Net income (loss) per share

Our Blockchain Voting Series A Preferred Stock, par value $0.0001 per share (the "Series A Preferred"), Digital Voting Series A-1 Preferred stock, par value $0.0001 per share (the "Series A-1 Preferred"), and our Voting Series B Preferred stock, par value $0.0001 per share (the "Series B Preferred" together with the Series A Preferred stock and the Series A-1 Preferred stock, collectively, the "Preferred Shares") are considered participating securities, and as a result, net income (loss) per share is calculated using the two-class method. Under this method, we give effect to preferred dividends and then allocate remaining net income (loss) attributable to our stockholders to both common shares and participating securities (based on the percentages outstanding) in determining net income (loss) per common share.

Basic net income (loss) per common share is computed by dividing net income (loss) attributable to common shares (after allocating between common shares and participating securities) by the weighted average number of common shares outstanding during the period.

Diluted net income (loss) per share is computed by dividing net income (loss) attributable to common shares (after allocating between common shares and participating securities) by the weighted average number of common and potential common shares outstanding during the period (after allocating total dilutive shares between our common shares outstanding and our preferred shares outstanding).
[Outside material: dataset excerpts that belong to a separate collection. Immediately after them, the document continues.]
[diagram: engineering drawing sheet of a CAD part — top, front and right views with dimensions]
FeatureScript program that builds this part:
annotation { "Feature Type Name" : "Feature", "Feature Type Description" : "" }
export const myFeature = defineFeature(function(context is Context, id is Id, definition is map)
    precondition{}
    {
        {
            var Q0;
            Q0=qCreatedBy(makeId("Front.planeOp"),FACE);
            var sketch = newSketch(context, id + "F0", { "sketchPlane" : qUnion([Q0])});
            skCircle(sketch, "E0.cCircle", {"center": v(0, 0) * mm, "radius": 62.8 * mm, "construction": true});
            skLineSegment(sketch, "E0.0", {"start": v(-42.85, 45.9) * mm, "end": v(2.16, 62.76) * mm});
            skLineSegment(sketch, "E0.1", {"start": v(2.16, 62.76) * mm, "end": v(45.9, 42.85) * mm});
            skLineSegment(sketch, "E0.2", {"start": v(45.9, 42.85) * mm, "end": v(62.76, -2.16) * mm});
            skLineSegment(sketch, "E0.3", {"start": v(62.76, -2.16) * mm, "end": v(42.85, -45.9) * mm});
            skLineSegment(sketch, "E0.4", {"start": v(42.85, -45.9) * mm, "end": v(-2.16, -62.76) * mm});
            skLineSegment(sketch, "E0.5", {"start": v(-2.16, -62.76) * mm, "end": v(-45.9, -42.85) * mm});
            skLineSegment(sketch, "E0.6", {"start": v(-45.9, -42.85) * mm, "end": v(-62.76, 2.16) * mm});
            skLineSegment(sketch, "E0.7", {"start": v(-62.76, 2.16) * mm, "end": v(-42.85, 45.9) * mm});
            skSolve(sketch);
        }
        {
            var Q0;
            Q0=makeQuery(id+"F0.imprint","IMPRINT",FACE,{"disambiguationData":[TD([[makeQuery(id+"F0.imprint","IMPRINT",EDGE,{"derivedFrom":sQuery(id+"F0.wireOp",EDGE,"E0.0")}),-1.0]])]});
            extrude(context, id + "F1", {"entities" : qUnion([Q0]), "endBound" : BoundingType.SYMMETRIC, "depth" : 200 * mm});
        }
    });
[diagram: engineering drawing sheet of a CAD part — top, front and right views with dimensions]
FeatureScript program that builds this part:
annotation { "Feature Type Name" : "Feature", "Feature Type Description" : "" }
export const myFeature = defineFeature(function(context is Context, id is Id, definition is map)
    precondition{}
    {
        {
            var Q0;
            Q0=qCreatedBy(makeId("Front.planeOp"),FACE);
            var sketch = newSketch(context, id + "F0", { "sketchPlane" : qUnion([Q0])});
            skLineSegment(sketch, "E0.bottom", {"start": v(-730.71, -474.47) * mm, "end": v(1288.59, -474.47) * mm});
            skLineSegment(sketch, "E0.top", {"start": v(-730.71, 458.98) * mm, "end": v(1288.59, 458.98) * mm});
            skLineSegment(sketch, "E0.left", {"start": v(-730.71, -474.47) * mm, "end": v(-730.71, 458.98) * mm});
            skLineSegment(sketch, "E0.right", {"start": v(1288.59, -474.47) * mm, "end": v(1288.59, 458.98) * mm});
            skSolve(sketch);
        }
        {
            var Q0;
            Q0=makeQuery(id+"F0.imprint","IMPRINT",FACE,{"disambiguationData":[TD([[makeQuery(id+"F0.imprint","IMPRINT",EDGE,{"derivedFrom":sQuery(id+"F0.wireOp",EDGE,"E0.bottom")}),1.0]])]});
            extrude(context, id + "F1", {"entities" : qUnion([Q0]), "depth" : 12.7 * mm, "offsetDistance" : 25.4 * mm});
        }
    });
Potential common shares, comprising incremental common shares issuable from the employee stock purchase plan and restricted stock awards are included in the calculation of diluted net income (loss) per common share to the extent such shares are dilutive.
Recently adopted accounting standards

In December 2019, the FASB issued ASU 2019-12, Income Taxes ("Topic 740")Simplifying the Accounting for Income Taxes, which removes certain exceptions to the general principles in Topic 740 and amends existing guidance to improve consistent application. We adopted the changes under the new standard on January 1, 2021. The implementation of ASU 2019-12 did not have a material impact on our consolidated financial statements and disclosures.

In January 2020, the FASB issued ASU 2020-01, InvestmentsEquity Securities (Topic 321), InvestmentsEquity Method and Joint Ventures (Topic 323), and Derivatives and Hedging (Topic 815): Clarifying the Interactions between Topic 321, Topic 323, and Topic 815, which clarifies the interaction of the accounting for equity securities under Topic 321, the accounting for equity method investments in Topic 323, and the accounting for certain forward contracts and purchased options in Topic 815. We adopted the changes under the new standard on January 1, 2021. The implementation of ASU 2020-01 did not have a material impact on our consolidated financial statements and disclosures.

In October 2020, the FASB issued ASU 2020-10, Codification Improvements, which amends and provides Codification improvements in order to either clarify the Codification or correct unintended application of guidance that are not expected to have a significant effect on current accounting practice or create a significant administrative cost to most entities. We adopted the changes under the new standard on January 1, 2021. The implementation of ASU 2020-10 did not have a material impact on our consolidated financial statements and disclosures.